- _Tareas_
1 > Según el extracto proporcionado, ¿qué tenía que hacer la Bell Telephone Company?
2 > Vuelve a escribir sin cambios una parte del extracto proporcionado: empieza en las palabras "El pensamiento moderno" y detente después de "cantidad de información.".

El pensamiento moderno está intentando atraparlo por vías frecuentemente ambigüas y hasta confusionales, y no pueden ustedes desconocer que son contemporáneos de su alumbramiento. Diré más: en la medida en que están aquí, siguiendo mi seminario, están cayendo en ese alumbramiento. Entran ustedes en la dimensión donde el pensamiento trata de ordenarse y hallar su símbolo correcto, que su F mayúscula suceda a la E mayúscula. En el actual estado de cosas, se trata de la cantidad de información.
Los hay que no se sorprenden por esto. A otros parece dejarlos patitiesos.
La gran aventura de las investigaciones en torno a la comunicación comenzó a cierta distancia, al menos aparente, de lo que nos interesa. Más bien digamos, cómo saber dónde empieza esto, que encontró uno de sus momentos significativos a nivel de los ingenieros de teléfonos.
La Bell Telephone Company tenía que hacer economías, es decir, hacer pasar el mayor número posible de comunicaciones por un sólo hilo. En un país tan extenso como los Estados Unidos es muy importante economizar algunos hilos, y hacer pasar las sandeces que por lo general se vehiculizan a través de esos tipos de aparatos de transmisión, por la menor cantidad de hilos posible. Así fue como se empezó a cuantificar la comunicación. Se empezó, pues, como ven, por algo que está muy lejos de lo que nosotros llamamos la palabra. De ningún modo era cuestión de saber si lo que la gente se cuenta tiene sentido. Además, lo que se dice por teléfono, lo han notado ustedes por experiencia, nunca tiene sentido alguno. Pero uno se comunica, reconoce la modulación de una voz humana y así dispone de esa apariencia de comprensión resultante del hecho de reconocer palabras ya conocidas. Se trata de averiguar cuáles son las condiciones más económicas para transmitir palabras que la gente reconoce. Del sentido no se ocupa nadie. Esto pone bien de relieve un hecho sobre el que hago hincapié y que siempre se olvida: el lenguaje, ese lenguaje que es el instrumento de la palabra, es algo material.

- _Datos proporcionados_
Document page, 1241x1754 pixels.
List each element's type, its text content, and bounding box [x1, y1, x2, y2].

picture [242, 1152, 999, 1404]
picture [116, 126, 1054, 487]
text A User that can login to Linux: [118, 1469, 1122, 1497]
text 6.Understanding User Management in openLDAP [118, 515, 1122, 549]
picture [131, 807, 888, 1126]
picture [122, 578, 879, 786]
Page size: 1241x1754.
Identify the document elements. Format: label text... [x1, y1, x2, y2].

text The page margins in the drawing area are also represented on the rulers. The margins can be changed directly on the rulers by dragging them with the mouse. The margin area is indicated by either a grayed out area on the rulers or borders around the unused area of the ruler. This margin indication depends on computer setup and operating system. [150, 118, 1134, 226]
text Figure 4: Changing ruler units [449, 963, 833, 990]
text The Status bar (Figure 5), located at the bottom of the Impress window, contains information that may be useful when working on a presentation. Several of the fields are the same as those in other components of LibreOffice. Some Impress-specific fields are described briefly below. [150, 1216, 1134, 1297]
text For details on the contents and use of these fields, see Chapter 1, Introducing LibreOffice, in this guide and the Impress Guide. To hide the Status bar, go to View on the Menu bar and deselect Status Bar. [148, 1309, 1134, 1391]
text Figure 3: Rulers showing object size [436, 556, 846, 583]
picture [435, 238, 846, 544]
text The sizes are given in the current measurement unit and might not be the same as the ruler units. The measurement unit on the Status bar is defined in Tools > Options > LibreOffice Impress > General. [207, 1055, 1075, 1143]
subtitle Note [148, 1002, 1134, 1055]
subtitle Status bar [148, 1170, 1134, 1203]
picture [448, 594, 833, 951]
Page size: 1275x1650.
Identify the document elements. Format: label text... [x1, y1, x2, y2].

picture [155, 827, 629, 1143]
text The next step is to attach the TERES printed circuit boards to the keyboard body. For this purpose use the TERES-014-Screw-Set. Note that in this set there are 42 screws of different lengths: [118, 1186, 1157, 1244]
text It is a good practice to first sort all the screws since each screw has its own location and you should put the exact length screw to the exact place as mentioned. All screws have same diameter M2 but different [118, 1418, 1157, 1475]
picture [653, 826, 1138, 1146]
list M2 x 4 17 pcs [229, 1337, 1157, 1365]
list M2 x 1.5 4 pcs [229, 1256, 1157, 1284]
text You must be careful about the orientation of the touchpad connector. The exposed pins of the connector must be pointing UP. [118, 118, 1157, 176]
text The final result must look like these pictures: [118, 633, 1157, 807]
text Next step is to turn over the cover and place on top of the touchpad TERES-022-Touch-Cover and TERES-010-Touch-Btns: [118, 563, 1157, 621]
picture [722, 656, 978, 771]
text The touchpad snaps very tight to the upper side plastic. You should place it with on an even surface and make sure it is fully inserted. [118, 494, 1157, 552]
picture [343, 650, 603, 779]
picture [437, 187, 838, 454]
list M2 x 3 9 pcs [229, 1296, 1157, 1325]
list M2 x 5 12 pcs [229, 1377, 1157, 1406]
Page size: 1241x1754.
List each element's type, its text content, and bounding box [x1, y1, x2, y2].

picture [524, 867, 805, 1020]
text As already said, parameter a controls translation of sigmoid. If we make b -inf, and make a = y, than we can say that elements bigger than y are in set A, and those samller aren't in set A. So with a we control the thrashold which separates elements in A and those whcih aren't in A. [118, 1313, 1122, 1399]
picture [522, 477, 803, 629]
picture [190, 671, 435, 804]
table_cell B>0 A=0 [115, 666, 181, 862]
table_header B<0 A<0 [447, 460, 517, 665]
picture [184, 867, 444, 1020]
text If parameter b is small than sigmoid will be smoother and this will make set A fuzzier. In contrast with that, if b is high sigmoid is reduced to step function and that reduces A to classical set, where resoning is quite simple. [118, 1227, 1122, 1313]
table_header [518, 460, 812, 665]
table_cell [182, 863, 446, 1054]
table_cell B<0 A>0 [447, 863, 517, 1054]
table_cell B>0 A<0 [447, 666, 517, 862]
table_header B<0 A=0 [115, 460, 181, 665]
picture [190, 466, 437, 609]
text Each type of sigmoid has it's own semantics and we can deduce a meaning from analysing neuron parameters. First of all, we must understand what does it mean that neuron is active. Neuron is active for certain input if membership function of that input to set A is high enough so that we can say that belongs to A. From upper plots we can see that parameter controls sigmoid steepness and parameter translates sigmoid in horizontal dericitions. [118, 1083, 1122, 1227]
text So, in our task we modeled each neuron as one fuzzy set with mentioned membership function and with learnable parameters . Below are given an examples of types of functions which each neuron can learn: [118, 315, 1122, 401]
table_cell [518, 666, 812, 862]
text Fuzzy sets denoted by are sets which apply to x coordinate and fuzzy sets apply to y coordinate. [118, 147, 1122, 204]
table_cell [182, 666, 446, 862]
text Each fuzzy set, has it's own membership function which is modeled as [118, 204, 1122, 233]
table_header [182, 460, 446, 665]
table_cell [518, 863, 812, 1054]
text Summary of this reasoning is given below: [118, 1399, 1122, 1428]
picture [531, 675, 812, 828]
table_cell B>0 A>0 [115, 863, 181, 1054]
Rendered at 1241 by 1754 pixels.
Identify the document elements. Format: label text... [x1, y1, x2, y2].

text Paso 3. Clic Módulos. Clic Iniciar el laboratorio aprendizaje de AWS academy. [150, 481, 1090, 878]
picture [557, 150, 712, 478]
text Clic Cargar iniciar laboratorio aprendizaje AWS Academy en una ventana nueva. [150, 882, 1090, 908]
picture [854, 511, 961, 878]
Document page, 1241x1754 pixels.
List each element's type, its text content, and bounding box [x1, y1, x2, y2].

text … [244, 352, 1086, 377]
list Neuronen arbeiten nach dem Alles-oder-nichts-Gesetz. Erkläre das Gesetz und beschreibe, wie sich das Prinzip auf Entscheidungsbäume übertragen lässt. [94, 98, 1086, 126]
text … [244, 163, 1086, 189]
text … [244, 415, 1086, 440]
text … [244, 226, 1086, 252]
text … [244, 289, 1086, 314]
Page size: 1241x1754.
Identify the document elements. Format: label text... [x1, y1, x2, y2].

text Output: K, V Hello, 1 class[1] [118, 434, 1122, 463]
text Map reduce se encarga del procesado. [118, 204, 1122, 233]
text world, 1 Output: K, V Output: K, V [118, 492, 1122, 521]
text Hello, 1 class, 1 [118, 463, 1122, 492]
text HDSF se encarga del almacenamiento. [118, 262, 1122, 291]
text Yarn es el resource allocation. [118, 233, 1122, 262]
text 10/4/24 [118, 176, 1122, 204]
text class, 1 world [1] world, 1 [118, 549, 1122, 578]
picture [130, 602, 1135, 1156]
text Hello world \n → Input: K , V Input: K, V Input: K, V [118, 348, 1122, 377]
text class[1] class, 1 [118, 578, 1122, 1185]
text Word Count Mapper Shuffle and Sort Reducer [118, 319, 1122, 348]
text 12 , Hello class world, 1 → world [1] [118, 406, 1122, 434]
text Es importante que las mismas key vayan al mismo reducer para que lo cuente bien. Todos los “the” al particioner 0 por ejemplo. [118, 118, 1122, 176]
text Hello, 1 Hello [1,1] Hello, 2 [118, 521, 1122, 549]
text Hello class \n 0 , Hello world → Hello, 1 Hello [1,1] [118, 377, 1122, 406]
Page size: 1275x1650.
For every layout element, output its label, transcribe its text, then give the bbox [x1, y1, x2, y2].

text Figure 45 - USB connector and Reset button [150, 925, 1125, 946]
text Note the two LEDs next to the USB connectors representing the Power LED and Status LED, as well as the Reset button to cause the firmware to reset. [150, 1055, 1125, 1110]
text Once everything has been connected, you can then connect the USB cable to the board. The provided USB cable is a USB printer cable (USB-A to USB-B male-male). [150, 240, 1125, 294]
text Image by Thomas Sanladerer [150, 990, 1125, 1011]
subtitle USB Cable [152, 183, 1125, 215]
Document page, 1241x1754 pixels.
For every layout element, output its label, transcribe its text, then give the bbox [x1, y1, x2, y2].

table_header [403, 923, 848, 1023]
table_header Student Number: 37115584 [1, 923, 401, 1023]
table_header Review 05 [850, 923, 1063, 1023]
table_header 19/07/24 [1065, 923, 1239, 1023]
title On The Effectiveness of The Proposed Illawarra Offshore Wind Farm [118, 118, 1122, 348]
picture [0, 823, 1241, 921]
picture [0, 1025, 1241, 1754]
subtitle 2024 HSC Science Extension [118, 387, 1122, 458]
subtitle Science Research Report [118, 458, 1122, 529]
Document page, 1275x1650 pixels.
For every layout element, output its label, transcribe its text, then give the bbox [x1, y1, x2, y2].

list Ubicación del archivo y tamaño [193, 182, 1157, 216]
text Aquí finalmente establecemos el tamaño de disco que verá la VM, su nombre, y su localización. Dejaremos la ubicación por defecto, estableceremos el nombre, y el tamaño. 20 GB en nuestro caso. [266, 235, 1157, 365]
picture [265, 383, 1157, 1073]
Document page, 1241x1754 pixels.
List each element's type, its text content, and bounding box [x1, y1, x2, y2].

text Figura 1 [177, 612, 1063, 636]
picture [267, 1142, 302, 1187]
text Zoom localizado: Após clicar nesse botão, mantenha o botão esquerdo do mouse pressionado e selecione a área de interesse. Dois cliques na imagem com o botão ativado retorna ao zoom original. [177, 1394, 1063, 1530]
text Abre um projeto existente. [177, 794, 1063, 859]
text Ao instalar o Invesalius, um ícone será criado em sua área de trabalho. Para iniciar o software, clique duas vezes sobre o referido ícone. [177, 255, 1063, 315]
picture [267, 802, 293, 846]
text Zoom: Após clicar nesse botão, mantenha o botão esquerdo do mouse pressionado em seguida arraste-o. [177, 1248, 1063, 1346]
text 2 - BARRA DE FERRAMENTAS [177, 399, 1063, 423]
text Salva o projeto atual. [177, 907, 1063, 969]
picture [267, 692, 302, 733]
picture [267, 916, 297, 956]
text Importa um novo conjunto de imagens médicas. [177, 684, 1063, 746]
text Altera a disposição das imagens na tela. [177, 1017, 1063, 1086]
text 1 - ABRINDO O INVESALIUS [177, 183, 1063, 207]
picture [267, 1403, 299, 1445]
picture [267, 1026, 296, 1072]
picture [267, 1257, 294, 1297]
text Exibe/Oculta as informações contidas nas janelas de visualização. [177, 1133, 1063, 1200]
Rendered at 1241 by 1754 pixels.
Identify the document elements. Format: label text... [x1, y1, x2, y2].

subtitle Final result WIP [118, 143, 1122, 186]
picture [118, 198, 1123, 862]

- _Soluciones_
1 > Tenía que hacer economías, es decir, hacer pasar el mayor número posible de comunicaciones por un solo hilo.

2 >
El pensamiento moderno está intentando atraparlo por vías frecuentemente ambigüas y hasta confusionales, y no pueden ustedes desconocer que son contemporáneos de su alumbramiento. Diré más: en la medida en que están aquí, siguiendo mi seminario, están cayendo en ese alumbramiento. Entran ustedes en la dimensión donde el pensamiento trata de ordenarse y hallar su símbolo correcto, que su F mayúscula suceda a la E mayúscula. En el actual estado de cosas, se trata de la cantidad de información.